Photo by Susan Murphy
The number of times each country was mentioned during the final Presidential Debate on Foreign Policy, October 22, 2012.

Here are three topics we would have liked the candidates to tackle.

1) Border security: This month, a U.S. border patrol agent killed a teenager from Nogales. The teen was allegedly throwing rocks and matters escalated quickly. As we have covered, the Department of Homeland Security is now investigating the use-of-force polices of the border patrol. What is the role of a border patrol officer? When is it OK to use deadly force?

2) Immigration Policy: In the second debate, Gov. Romney was vague in what he was actually going to do with the Deferred Action for Childhood Arrivals. In more or less words, he said he would dismantle it.

"I won't put in place magnets for people coming here illegally. So for instance, I would not give driver's licenses to those that have come here illegally as the president would."

And in its place he mentioned a pathway for citizenship through military service. Romney also said he would do something that no president has been able to do — have comprehensive immigration reform enacted — in his first year. What are his specific plans to make that happen?
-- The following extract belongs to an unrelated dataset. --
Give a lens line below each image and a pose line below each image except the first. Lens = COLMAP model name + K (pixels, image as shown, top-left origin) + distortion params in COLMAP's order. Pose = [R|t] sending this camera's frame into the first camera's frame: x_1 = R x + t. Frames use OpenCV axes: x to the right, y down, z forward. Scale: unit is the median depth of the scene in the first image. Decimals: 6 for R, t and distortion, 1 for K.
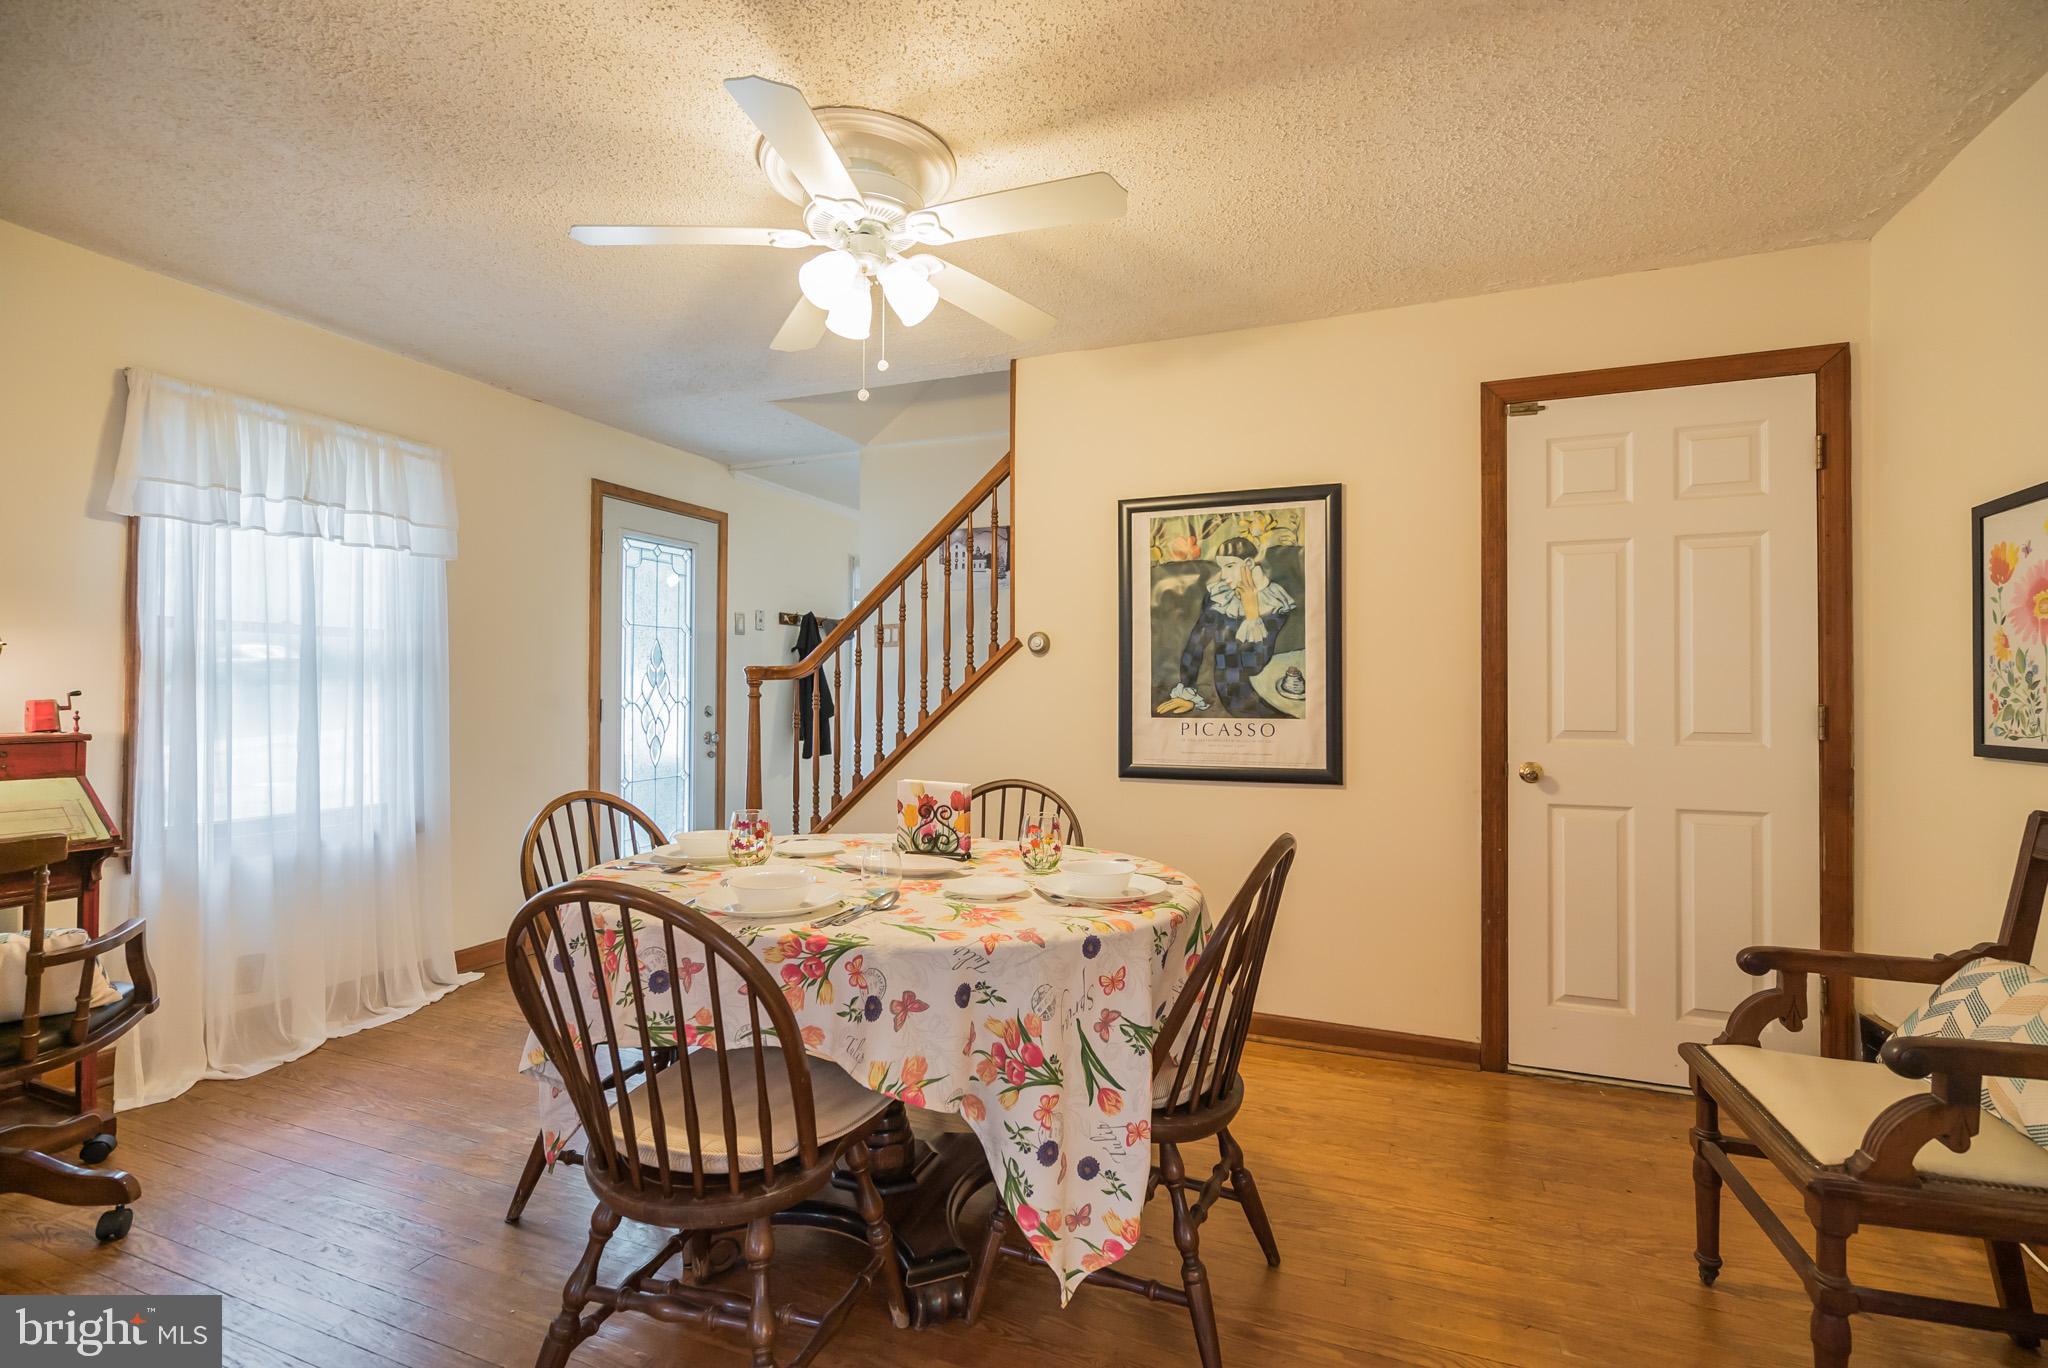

3) Drug War: The drug war still exists and it's complex. This summer a major U.S. bank was blasted for helping launder billions of dollars from powerful Mexican drug cartels. And as we reported the biggest problem fueling the drug war may be our own drug habits at home. What is the U.S. role in Mexico’s ongoing drug war? What type of policies do we need to establish in the U.S. to help our allies to the south?